Though they have some feline qualities in appearance, genets are actually close relatives of the mongoose. They have spotted coats and long, banded tails. Their small heads are highlighted by large ears and eyes.
Habitat & Diet
The species has a wide habitat tolerance, varying from one subspecies to the next. Genets are spread throughout Africa and Southern Europe. They prefer areas with dense vegetation such as forests and woodlands. They are omnivorous but prefer animal matter, mainly rodents. However, they are opportunistic and will eat fruits, bird eggs and invertebrates like scorpions or millipedes.

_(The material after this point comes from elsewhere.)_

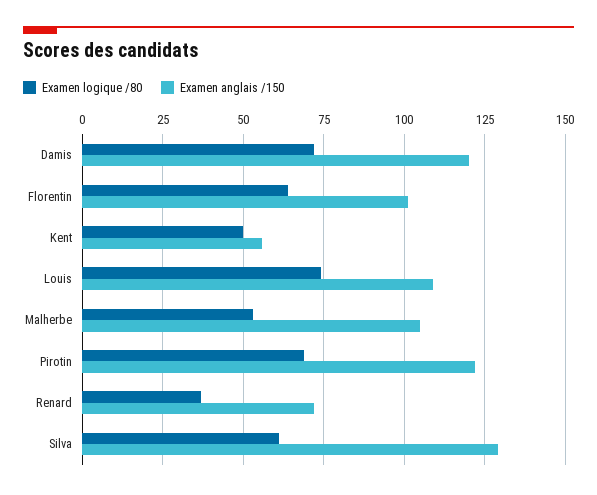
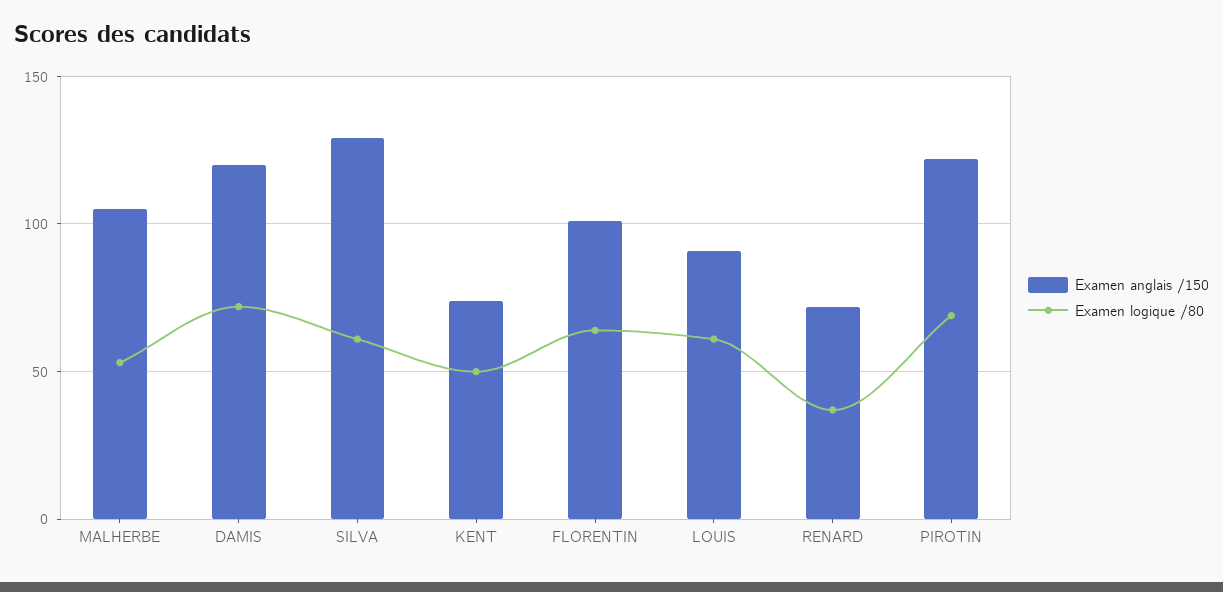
Examen anglais /150, Kent: 55 -> 75
Examen logique /80, Louis: 75 -> 60
Examen anglais /150, Louis: 110 -> 90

Genets are primarily solitary animals but small family groups have been observed. Males are generally bigger than females and tend to roam a wider territory in order to feed their more demanding energy needs. They use simple calls to communicate with other individuals from their species.
Meet our Residents
- Genets are highly adaptable! Originally from Africa, they were brought to Europe as exotic pets, then began to escape into the wild. Since then, these small predators have made themselves a part of the local ecosystems.
Status In The Wild
Genets have a very large, stable population in the wild and their conservation status is Least Threatened. They are also a popular exotic pet in both Europe and the U.S., however they are still predators and not suited for life confined to living in a house. Wild genets can be seen as a pest by farmers, as they sometimes hunt poultry, but they are also incredibly effective at keeping rodent populations down. As they have many natural predators, the expected lifespan of a genet in the wild is around 8 years old.